Kumar at that time had enrolled as a research associate with IIT Kanpur but was seeking to head outside India. He is quite sure that if not UPSC, he would have been working outside India in a technical role. If at all Kumar was to change anything from his early days, he would like to stop being an introvert
R.K. Laxman, Amitabh Bachchan, and Cricket
The first time Kumar got any access to a television set was when he was seventeen years of age. His family did not own a TV before that. Kumar recalls that he used to wait for the newspaper every day to see the cartoons made by R.K. Laxman. Though he was also fond of other cartoon series like Asterix, R.K. Laxman continues to remain his favourite. Kumar stopped watching movies in 1990 after he stopped liking the work of his favourite actor Amitabh Bachchan.
“I was seventeen when we got our first TV, so there was no chance of watching cartoons or anything else on TV before that. Then I got admitted to IIT Kanpur and was never able to find time for watching anything on TV. But I was into a lot of reading,” says Kumar.

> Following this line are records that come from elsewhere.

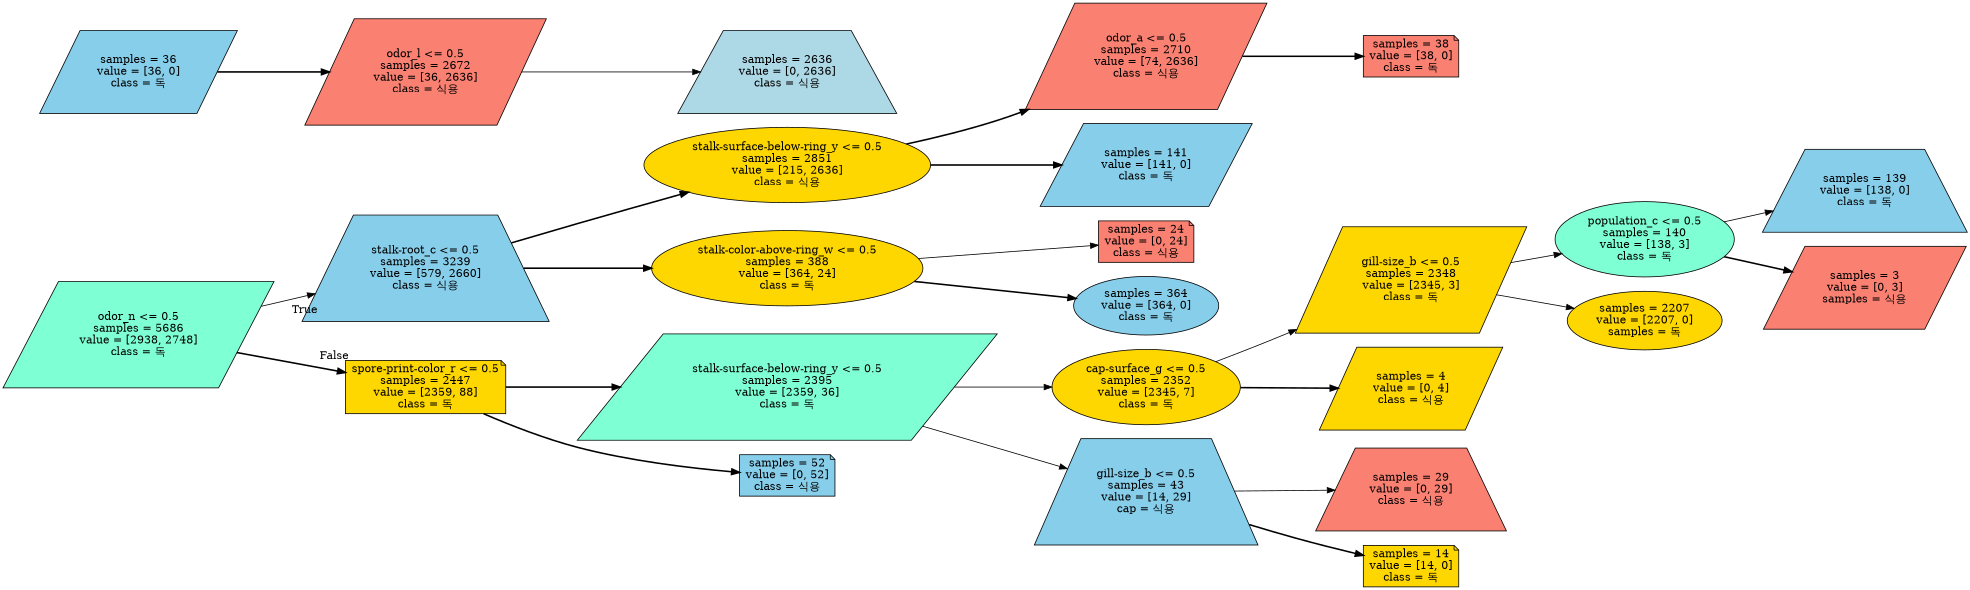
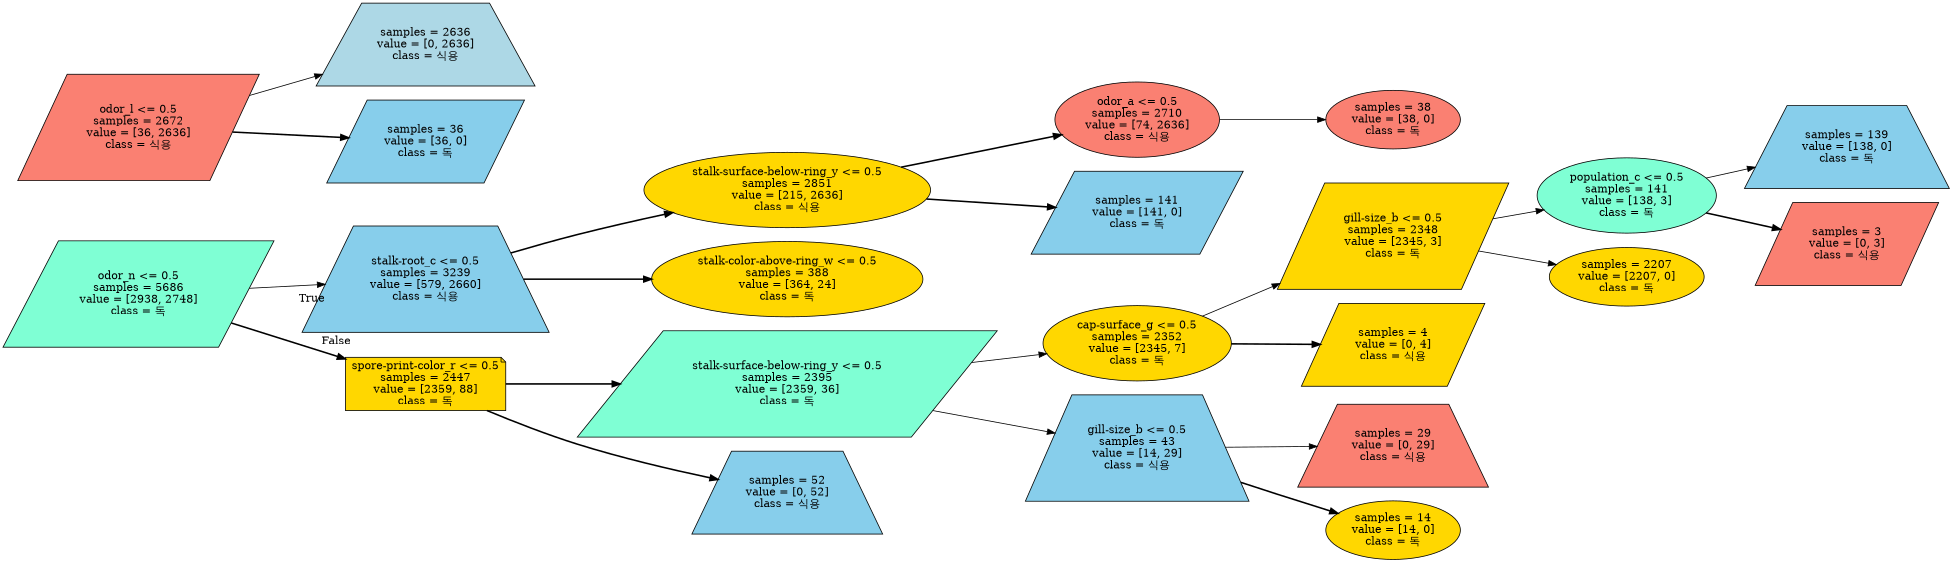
  digraph {
    rankdir=LR
    node [color=black fillcolor=gold shape=ellipse style=filled]
    edge [style=bold]
    n1 [fillcolor=aquamarine label="odor_n <= 0.5\nsamples = 5686\nvalue = [2938, 2748]\nclass = 독" shape=parallelogram]
    n2 [fillcolor=skyblue label="stalk-root_c <= 0.5\nsamples = 3239\nvalue = [579, 2660]\nclass = 식용" shape=trapezium]
    n3 [label="spore-print-color_r <= 0.5\nsamples = 2447\nvalue = [2359, 88]\nclass = 독" shape=note]
    n4 [label="stalk-surface-below-ring_y <= 0.5\nsamples = 2851\nvalue = [215, 2636]\nclass = 식용"]
    n5 [label="stalk-color-above-ring_w <= 0.5\nsamples = 388\nvalue = [364, 24]\nclass = 독"]
    n6 [fillcolor=aquamarine label="stalk-surface-below-ring_y <= 0.5\nsamples = 2395\nvalue = [2359, 36]\nclass = 독" shape=parallelogram]
-   n7 [fillcolor=skyblue label="samples = 52\nvalue = [0, 52]\nclass = 식용" shape=note]
-   n8 [fillcolor=salmon label="odor_a <= 0.5\nsamples = 2710\nvalue = [74, 2636]\nclass = 식용" shape=parallelogram]
+   n7 [fillcolor=skyblue label="samples = 52\nvalue = [0, 52]\nclass = 식용" shape=trapezium]
+   n8 [fillcolor=salmon label="odor_a <= 0.5\nsamples = 2710\nvalue = [74, 2636]\nclass = 식용"]
    n9 [fillcolor=skyblue label="samples = 141\nvalue = [141, 0]\nclass = 독" shape=parallelogram]
-   n10 [fillcolor=salmon label="samples = 24\nvalue = [0, 24]\nclass = 식용" shape=note]
-   n11 [fillcolor=skyblue label="samples = 364\nvalue = [364, 0]\nclass = 독"]
-   n12 [fillcolor=salmon label="samples = 38\nvalue = [38, 0]\nclass = 독" shape=note]
+   n12 [fillcolor=salmon label="samples = 38\nvalue = [38, 0]\nclass = 독"]
    n13 [fillcolor=salmon label="odor_l <= 0.5\nsamples = 2672\nvalue = [36, 2636]\nclass = 식용" shape=parallelogram]
    n14 [fillcolor=lightblue label="samples = 2636\nvalue = [0, 2636]\nclass = 식용" shape=trapezium]
    n15 [fillcolor=skyblue label="samples = 36\nvalue = [36, 0]\nclass = 독" shape=parallelogram]
    n16 [label="cap-surface_g <= 0.5\nsamples = 2352\nvalue = [2345, 7]\nclass = 독"]
-   n17 [fillcolor=skyblue label="gill-size_b <= 0.5\nsamples = 43\nvalue = [14, 29]\ncap = 식용" shape=trapezium]
+   n17 [fillcolor=skyblue label="gill-size_b <= 0.5\nsamples = 43\nvalue = [14, 29]\nclass = 식용" shape=trapezium]
    n18 [label="gill-size_b <= 0.5\nsamples = 2348\nvalue = [2345, 3]\nclass = 독" shape=parallelogram]
    n19 [label="samples = 4\nvalue = [0, 4]\nclass = 식용" shape=parallelogram]
    n20 [fillcolor=salmon label="samples = 29\nvalue = [0, 29]\nclass = 식용" shape=trapezium]
-   n21 [label="samples = 14\nvalue = [14, 0]\nclass = 독" shape=note]
-   n22 [fillcolor=aquamarine label="population_c <= 0.5\nsamples = 140\nvalue = [138, 3]\nclass = 독"]
-   n23 [label="samples = 2207\nvalue = [2207, 0]\nsamples = 독"]
+   n21 [label="samples = 14\nvalue = [14, 0]\nclass = 독"]
+   n22 [fillcolor=aquamarine label="population_c <= 0.5\nsamples = 141\nvalue = [138, 3]\nclass = 독"]
+   n23 [label="samples = 2207\nvalue = [2207, 0]\nclass = 독"]
    n24 [fillcolor=skyblue label="samples = 139\nvalue = [138, 0]\nclass = 독" shape=trapezium]
-   n25 [fillcolor=salmon label="samples = 3\nvalue = [0, 3]\nsamples = 식용" shape=parallelogram]
+   n25 [fillcolor=salmon label="samples = 3\nvalue = [0, 3]\nclass = 식용" shape=parallelogram]
    n1 -> n2 [headlabel=True labelangle=45 labeldistance=2.5 style=solid]
    n1 -> n3 [headlabel=False labelangle=-45 labeldistance=2.5]
    n2 -> n4
    n2 -> n5
    n3 -> n6
    n3 -> n7
    n4 -> n8
    n4 -> n9
-   n5 -> n10 [style=solid]
-   n5 -> n11
    n6 -> n16 [style=solid]
    n6 -> n17 [style=solid]
-   n8 -> n12
+   n8 -> n12 [style=solid]
    n13 -> n14 [style=solid]
-   n15 -> n13
+   n13 -> n15
    n16 -> n18 [style=solid]
    n16 -> n19
    n17 -> n20 [style=solid]
    n17 -> n21
    n18 -> n22 [style=solid]
    n18 -> n23 [style=solid]
    n22 -> n24 [style=solid]
    n22 -> n25
  }
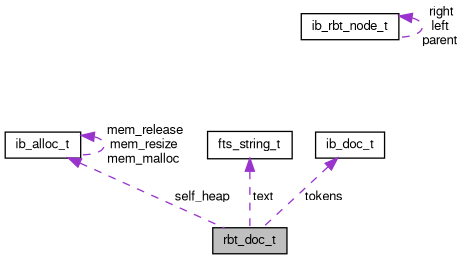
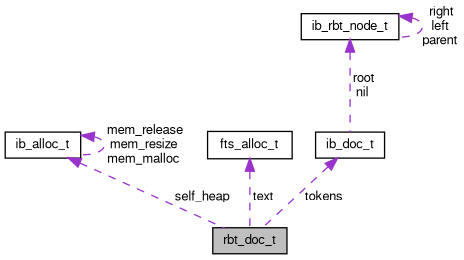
  digraph {
    node [color=black fontname=FreeSans fontsize=10 shape=record]
    edge [color=darkorchid3 dir=back fontname=FreeSans fontsize=10 labelfontname=FreeSans labelfontsize=10 style=dashed]
    n1 [fillcolor=grey75 fontcolor=black height=0.2 label=rbt_doc_t style=filled width=0.4]
    n2 [height=0.2 label=ib_alloc_t width=0.4]
-   n3 [height=0.2 label=fts_string_t width=0.4]
+   n3 [height=0.2 label=fts_alloc_t width=0.4]
    n4 [height=0.2 label=ib_doc_t width=0.4]
    n5 [height=0.2 label=ib_rbt_node_t width=0.4]
    n2 -> n1 [label=" self_heap"]
    n2 -> n2 [label=" mem_release\nmem_resize\nmem_malloc"]
    n3 -> n1 [label=" text"]
    n4 -> n1 [label=" tokens"]
+   n5 -> n4 [label=" root\nnil"]
    n5 -> n5 [label=" right\nleft\nparent"]
  }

Kumar, in fact, is into lot of reading since his childhood. He was a fond reader of the work by Alistair Mclean and Sydney Sheldon till his ninth standard in school. He, however, started giving more time to preparation for entrance exams for IIT after the tenth standard. Allahabad, as a city, was not particularly known for any kind of entrance exam coaching back in the 1980s, and most of the preparation that Kumar did was through school and on his own.
“The eleventh and twelfth standards were only about studies and nothing else. The only recreational activity that I did in these classes was playing cricket,” says Kumar. His favourite cricketers till date happen to be England’s David Gower and India’s Sunil Gavaskar.
He recalls that the syllabus at IIT did not leave any room to take up reading any other kind of books. But once he started pursuing his masters in Japan, he was able to find more time for reading. What caught his attention in books and content? Well, anything and everything around environment and its sustainability!
Jared Diamond’s work in the book titled ‘Collapse: How Societies Choose to Fail or Succeed’ has moved him a lot and allowed him to see what happens in the world with a new perspective. This book is known for its coverage of economic and environmental disasters.
“Jared Diamond in this book talks about the Amazon Forest. A phrase that he uses in the book is Landscape Amnesia. He explains how a part of the forest goes on to be completely degraded in just ten years of time, damaged in a way that it has almost become impossible to replenish it. Such things leading to collapse is all that book is about,” Kumar explains about the book.
The greatest lesson that this book taught him is that rather than looking at everyday things, we as humans should pay close attention to what should be preserved and when it should be preserved. The book tells great tales of why civilisations fail due to landscape amnesia. This is where I could connect the dots between him trying super hard to make EESL a hit in India and beyond. Kumar seems greatly concerned about saving energy because it, in turn, saves the environment.